= Beginning of Section =

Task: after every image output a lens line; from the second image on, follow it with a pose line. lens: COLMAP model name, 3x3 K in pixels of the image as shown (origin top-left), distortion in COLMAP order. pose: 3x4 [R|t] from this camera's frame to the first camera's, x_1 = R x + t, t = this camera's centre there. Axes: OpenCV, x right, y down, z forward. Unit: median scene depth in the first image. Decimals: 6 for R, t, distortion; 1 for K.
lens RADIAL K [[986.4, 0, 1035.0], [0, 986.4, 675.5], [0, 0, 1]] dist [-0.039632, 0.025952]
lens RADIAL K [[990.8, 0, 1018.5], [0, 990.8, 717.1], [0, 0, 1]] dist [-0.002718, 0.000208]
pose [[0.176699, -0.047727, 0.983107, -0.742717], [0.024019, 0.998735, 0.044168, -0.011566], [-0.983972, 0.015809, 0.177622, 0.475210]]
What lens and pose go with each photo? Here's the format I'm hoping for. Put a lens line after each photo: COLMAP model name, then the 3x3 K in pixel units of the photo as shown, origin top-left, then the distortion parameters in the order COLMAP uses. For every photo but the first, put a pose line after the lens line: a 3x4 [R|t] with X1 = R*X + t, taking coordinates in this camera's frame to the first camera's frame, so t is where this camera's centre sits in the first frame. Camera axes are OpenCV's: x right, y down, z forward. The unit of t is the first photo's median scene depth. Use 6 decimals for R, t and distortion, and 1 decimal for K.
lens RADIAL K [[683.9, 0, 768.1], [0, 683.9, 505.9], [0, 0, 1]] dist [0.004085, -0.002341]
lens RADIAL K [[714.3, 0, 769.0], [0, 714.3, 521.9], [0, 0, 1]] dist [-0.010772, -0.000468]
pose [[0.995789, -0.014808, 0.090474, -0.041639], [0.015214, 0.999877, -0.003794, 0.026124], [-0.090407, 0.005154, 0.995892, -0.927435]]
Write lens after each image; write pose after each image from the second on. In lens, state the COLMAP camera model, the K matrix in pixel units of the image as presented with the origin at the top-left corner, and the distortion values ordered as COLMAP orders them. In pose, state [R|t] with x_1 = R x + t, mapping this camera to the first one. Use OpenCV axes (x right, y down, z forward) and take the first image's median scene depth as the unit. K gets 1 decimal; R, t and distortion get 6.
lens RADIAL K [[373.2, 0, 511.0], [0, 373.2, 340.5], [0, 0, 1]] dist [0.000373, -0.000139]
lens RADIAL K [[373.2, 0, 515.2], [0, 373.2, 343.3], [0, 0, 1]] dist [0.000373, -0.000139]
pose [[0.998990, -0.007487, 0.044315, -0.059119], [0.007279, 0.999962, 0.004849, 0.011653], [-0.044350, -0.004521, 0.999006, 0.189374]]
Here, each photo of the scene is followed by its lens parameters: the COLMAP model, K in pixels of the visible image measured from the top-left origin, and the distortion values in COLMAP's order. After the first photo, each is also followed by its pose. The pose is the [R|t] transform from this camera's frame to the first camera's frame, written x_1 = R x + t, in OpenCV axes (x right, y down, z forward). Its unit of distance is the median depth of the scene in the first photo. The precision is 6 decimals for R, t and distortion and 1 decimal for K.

= End of Section =

» **What the exercise asks**: Would you return each entry exactly as it reads?

» **Response**:
Task: after every image output a lens line; from the second image on, follow it with a pose line. lens: COLMAP model name, 3x3 K in pixels of the image as shown (origin top-left), distortion in COLMAP order. pose: 3x4 [R|t] from this camera's frame to the first camera's, x_1 = R x + t, t = this camera's centre there. Axes: OpenCV, x right, y down, z forward. Unit: median scene depth in the first image. Decimals: 6 for R, t, distortion; 1 for K.
lens RADIAL K [[986.4, 0, 1035.0], [0, 986.4, 675.5], [0, 0, 1]] dist [-0.039632, 0.025952]
lens RADIAL K [[990.8, 0, 1018.5], [0, 990.8, 717.1], [0, 0, 1]] dist [-0.002718, 0.000208]
pose [[0.176699, -0.047727, 0.983107, -0.742717], [0.024019, 0.998735, 0.044168, -0.011566], [-0.983972, 0.015809, 0.177622, 0.475210]]
What lens and pose go with each photo? Here's the format I'm hoping for. Put a lens line after each photo: COLMAP model name, then the 3x3 K in pixel units of the photo as shown, origin top-left, then the distortion parameters in the order COLMAP uses. For every photo but the first, put a pose line after the lens line: a 3x4 [R|t] with X1 = R*X + t, taking coordinates in this camera's frame to the first camera's frame, so t is where this camera's centre sits in the first frame. Camera axes are OpenCV's: x right, y down, z forward. The unit of t is the first photo's median scene depth. Use 6 decimals for R, t and distortion, and 1 decimal for K.
lens RADIAL K [[683.9, 0, 768.1], [0, 683.9, 505.9], [0, 0, 1]] dist [0.004085, -0.002341]
lens RADIAL K [[714.3, 0, 769.0], [0, 714.3, 521.9], [0, 0, 1]] dist [-0.010772, -0.000468]
pose [[0.995789, -0.014808, 0.090474, -0.041639], [0.015214, 0.999877, -0.003794, 0.026124], [-0.090407, 0.005154, 0.995892, -0.927435]]
Write lens after each image; write pose after each image from the second on. In lens, state the COLMAP camera model, the K matrix in pixel units of the image as presented with the origin at the top-left corner, and the distortion values ordered as COLMAP orders them. In pose, state [R|t] with x_1 = R x + t, mapping this camera to the first one. Use OpenCV axes (x right, y down, z forward) and take the first image's median scene depth as the unit. K gets 1 decimal; R, t and distortion get 6.
lens RADIAL K [[373.2, 0, 511.0], [0, 373.2, 340.5], [0, 0, 1]] dist [0.000373, -0.000139]
lens RADIAL K [[373.2, 0, 515.2], [0, 373.2, 343.3], [0, 0, 1]] dist [0.000373, -0.000139]
pose [[0.998990, -0.007487, 0.044315, -0.059119], [0.007279, 0.999962, 0.004849, 0.011653], [-0.044350, -0.004521, 0.999006, 0.189374]]
Here, each photo of the scene is followed by its lens parameters: the COLMAP model, K in pixels of the visible image measured from the top-left origin, and the distortion values in COLMAP's order. After the first photo, each is also followed by its pose. The pose is the [R|t] transform from this camera's frame to the first camera's frame, written x_1 = R x + t, in OpenCV axes (x right, y down, z forward). Its unit of distance is the median depth of the scene in the first photo. The precision is 6 decimals for R, t and distortion and 1 decimal for K.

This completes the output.